• WORK INSTRUCTION: Find every line below where the word "shoulder" occurs, then give how many you found and nothing else.

(Human keypoint data)
..........

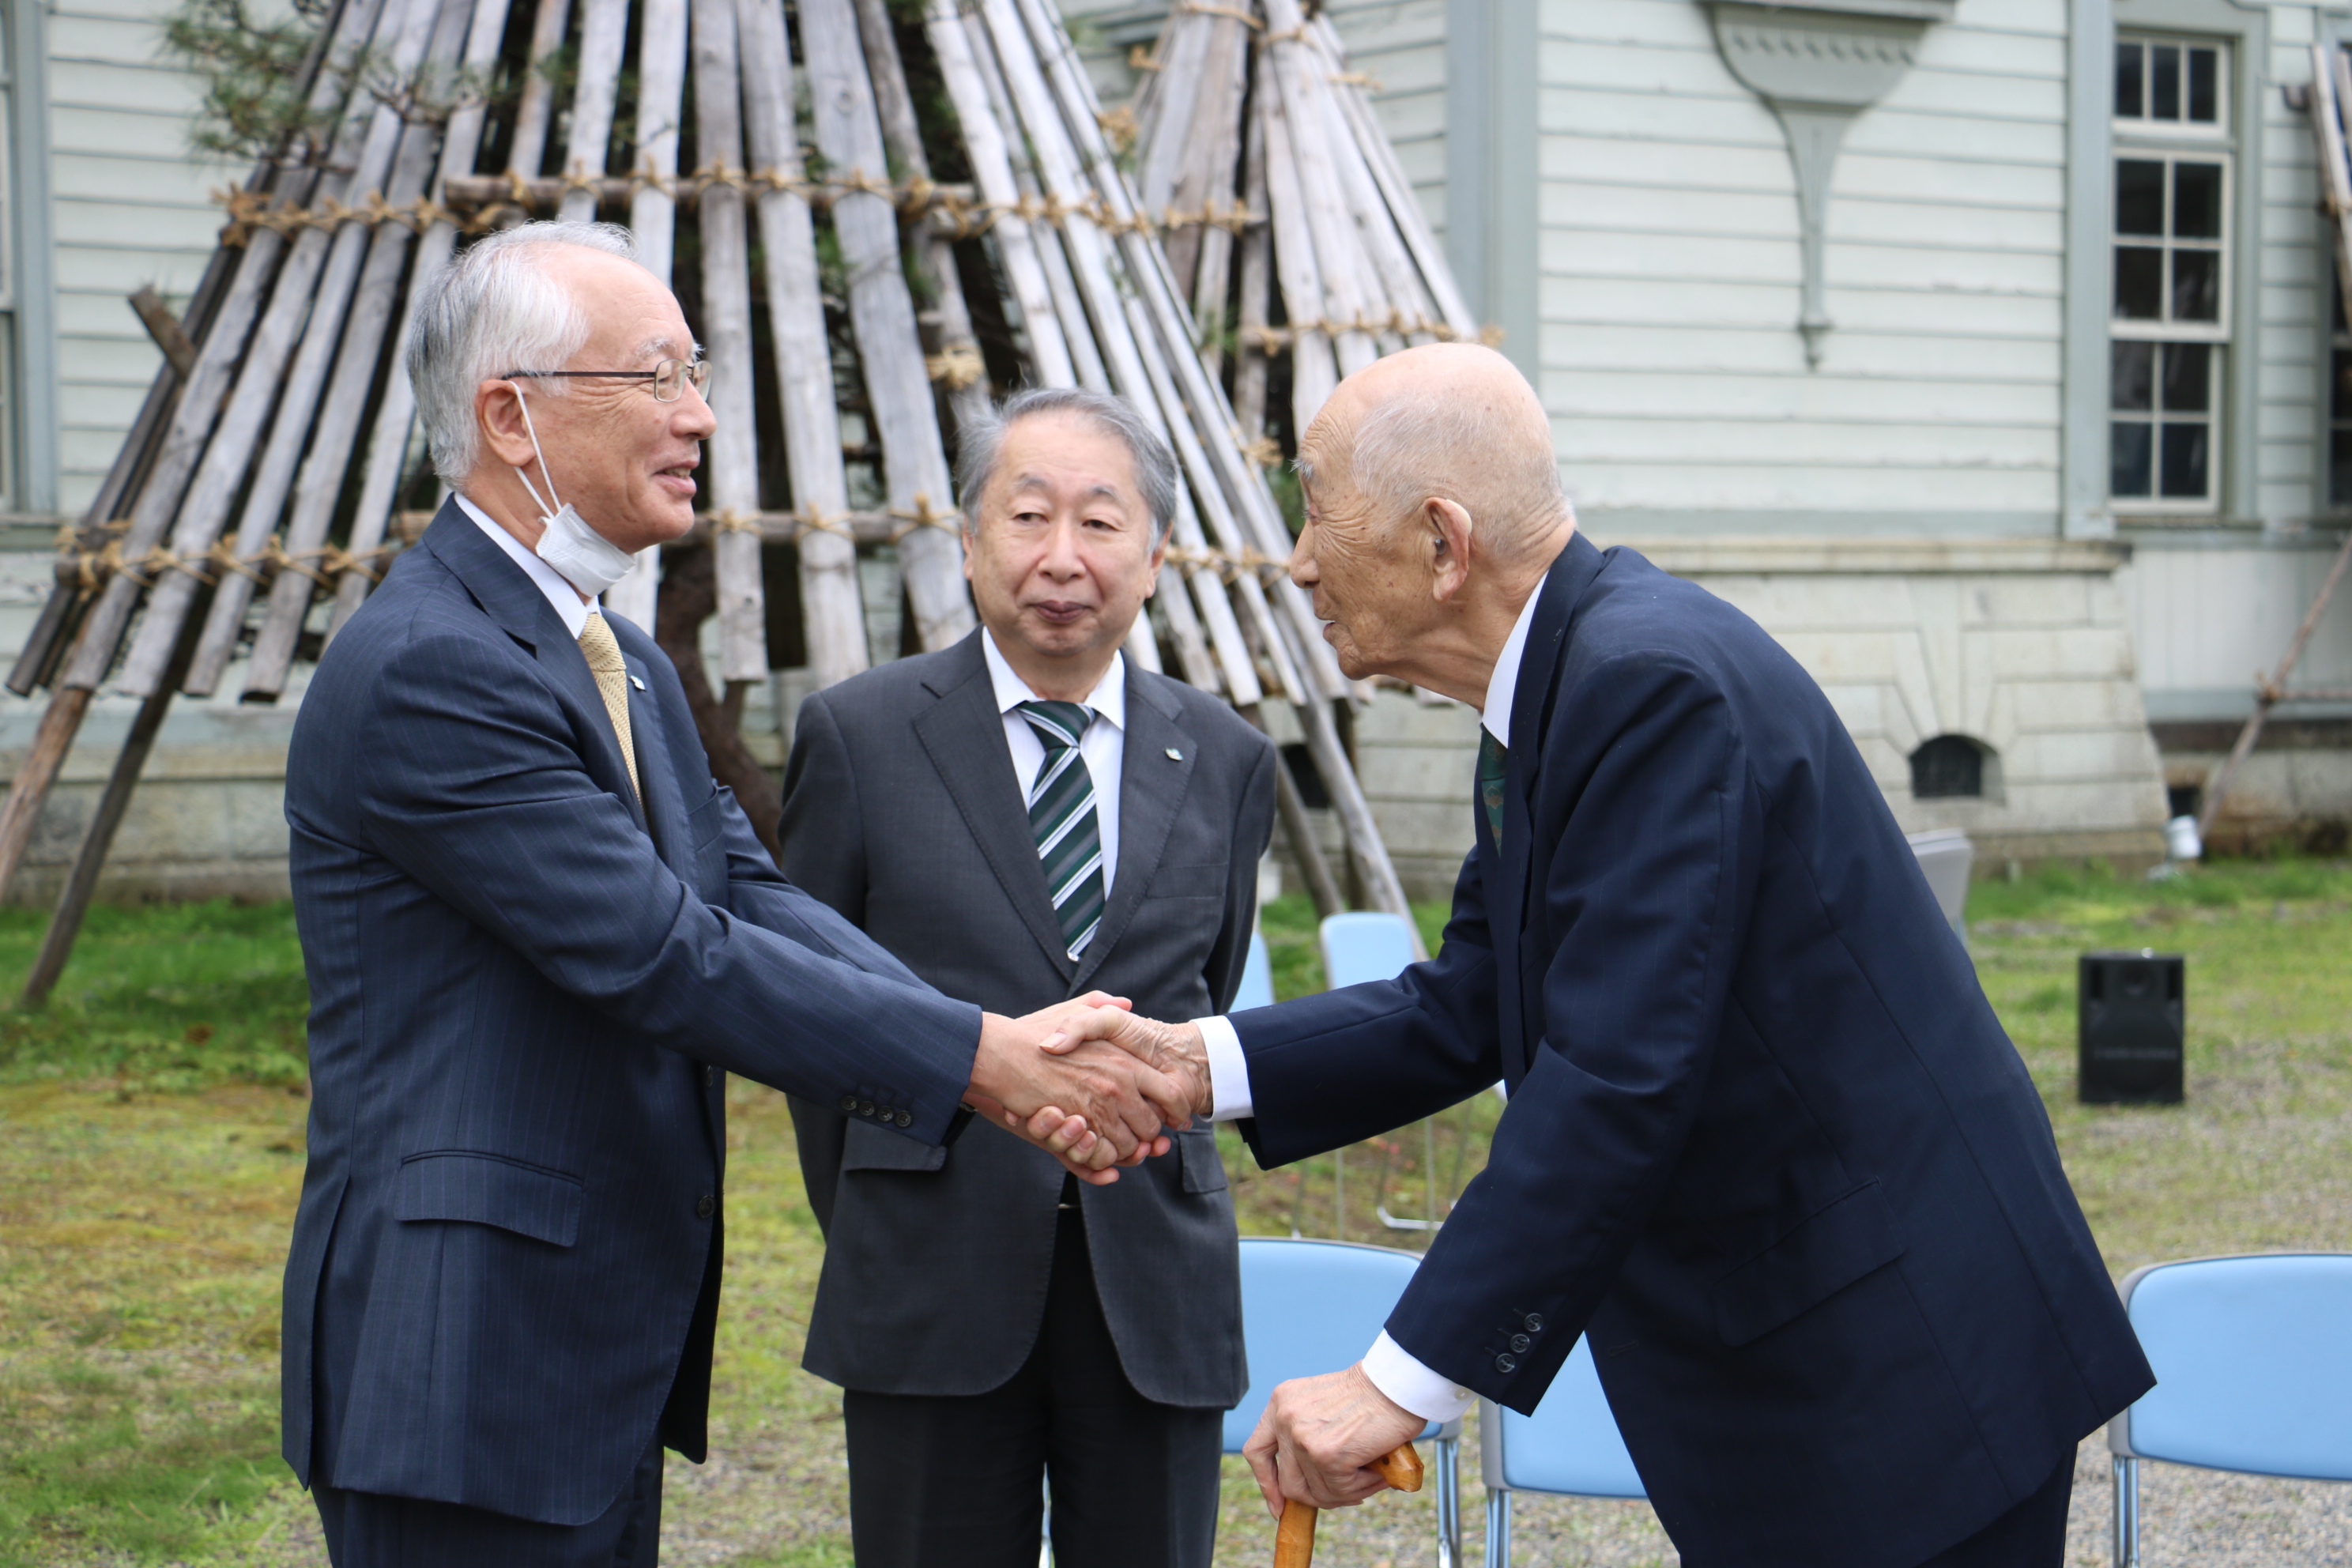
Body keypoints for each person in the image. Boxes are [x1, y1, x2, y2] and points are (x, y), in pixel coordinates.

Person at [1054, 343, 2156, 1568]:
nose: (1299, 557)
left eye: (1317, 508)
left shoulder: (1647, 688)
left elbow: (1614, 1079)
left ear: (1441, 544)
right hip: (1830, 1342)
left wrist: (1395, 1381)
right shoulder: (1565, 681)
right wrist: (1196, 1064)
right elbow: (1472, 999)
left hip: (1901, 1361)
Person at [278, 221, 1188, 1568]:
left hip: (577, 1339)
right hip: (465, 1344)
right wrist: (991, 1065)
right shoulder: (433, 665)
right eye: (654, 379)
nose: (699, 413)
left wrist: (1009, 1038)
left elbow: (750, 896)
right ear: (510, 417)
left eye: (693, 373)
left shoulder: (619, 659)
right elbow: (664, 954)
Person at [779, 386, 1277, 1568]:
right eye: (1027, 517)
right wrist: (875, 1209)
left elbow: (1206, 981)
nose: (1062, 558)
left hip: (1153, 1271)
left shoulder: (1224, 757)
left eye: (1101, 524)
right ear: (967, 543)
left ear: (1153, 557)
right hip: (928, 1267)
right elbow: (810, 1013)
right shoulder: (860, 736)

..........

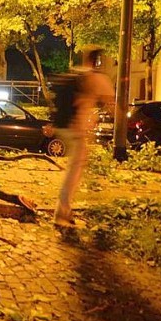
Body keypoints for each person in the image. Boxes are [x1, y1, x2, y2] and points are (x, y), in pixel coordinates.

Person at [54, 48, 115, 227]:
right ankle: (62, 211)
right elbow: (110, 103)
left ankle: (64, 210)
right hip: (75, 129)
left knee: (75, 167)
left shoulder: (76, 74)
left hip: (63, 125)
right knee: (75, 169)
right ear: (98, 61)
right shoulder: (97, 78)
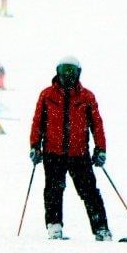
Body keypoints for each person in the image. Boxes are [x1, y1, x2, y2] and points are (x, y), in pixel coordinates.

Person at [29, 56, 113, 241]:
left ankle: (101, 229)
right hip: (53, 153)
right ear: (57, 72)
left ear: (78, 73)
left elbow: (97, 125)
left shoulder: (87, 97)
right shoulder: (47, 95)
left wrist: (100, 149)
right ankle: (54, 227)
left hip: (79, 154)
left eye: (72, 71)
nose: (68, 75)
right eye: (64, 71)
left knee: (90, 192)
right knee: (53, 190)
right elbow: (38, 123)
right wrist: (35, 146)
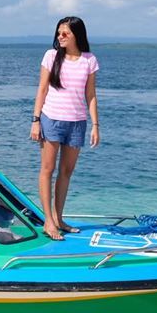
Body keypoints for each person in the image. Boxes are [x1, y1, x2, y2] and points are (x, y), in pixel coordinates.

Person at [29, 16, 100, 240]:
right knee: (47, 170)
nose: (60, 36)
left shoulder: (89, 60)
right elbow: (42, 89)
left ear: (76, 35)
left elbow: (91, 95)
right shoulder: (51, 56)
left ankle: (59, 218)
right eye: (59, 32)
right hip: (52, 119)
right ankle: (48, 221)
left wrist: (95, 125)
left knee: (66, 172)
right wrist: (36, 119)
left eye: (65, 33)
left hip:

..........

• TASK SOLUTION: 12